### What is needed
Copy out every line of the rows below, word for word, and leave out the pictures.

───

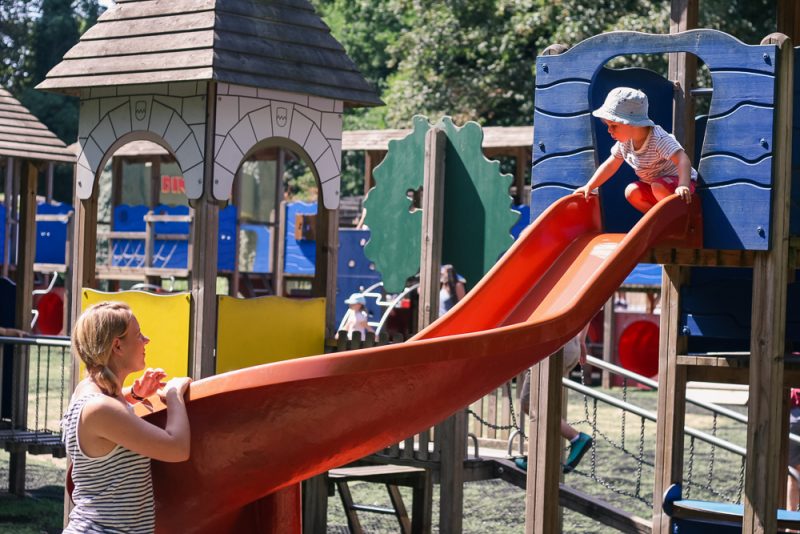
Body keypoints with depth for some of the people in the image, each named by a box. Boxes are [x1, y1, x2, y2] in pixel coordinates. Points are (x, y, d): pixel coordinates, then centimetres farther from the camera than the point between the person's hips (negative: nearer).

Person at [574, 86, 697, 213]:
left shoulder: (658, 140, -31)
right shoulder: (625, 142, -6)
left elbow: (682, 159, -43)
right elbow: (611, 165, 7)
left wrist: (683, 185, -59)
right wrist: (589, 187, 3)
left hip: (677, 180, -8)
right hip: (653, 185, 8)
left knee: (658, 187, -35)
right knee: (631, 191, -12)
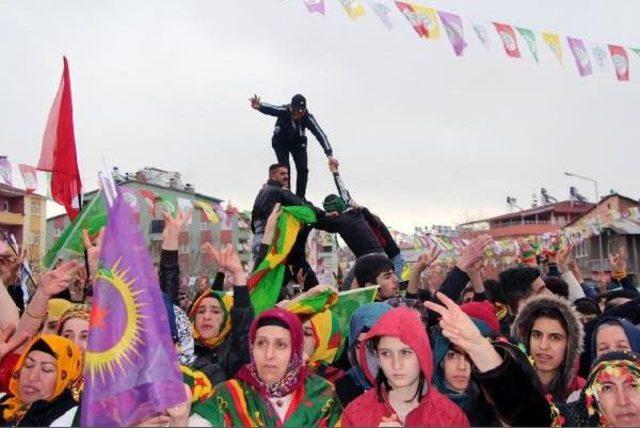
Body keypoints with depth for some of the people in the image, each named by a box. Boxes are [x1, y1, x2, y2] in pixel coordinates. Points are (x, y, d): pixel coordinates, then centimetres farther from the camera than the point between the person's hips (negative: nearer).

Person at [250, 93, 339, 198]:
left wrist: (330, 155, -43)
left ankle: (300, 197, 4)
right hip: (281, 141, -2)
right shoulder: (284, 111, -33)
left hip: (298, 142, 2)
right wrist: (259, 106, -75)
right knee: (285, 168, -16)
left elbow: (320, 134, -33)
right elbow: (270, 109, -50)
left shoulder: (308, 117, -30)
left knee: (303, 169, -9)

───

### Exercise answer
Body keypoints with depth for some of the people in the image, each named by a box. Boxes are [x1, y1, x2, y2] in pixel coordinates. Points are (x, y, d): pixel coordinates, then centimetres farther from the camera than the point between the person's hips (negative: nearer).

Person at [574, 86, 697, 213]:
left shoulder: (658, 140, -31)
right shoulder: (625, 142, -6)
left elbow: (682, 159, -43)
right elbow: (611, 165, 7)
left wrist: (683, 185, -59)
right wrist: (589, 187, 3)
left hip: (677, 180, -8)
right hip: (653, 185, 8)
left knee: (658, 187, -35)
right knee: (631, 191, -12)
Body keypoints with depth for some of the people in the image, each named by a box. Boxes are [x1, y1, x2, y2] in pixel coordinates. Points are (x, y, d): pixel coordinates, then centimetres farther from the camera than the point between the person's hips (negative: nearer).

Person at [250, 93, 339, 198]:
left wrist: (330, 155, -43)
left ankle: (300, 197, 4)
right hip: (281, 141, -2)
right shoulder: (284, 111, -33)
left hip: (298, 142, 2)
right wrist: (259, 106, -75)
right knee: (285, 168, -16)
left elbow: (320, 134, -33)
right elbow: (270, 109, -50)
left shoulder: (308, 117, -30)
left knee: (303, 169, -9)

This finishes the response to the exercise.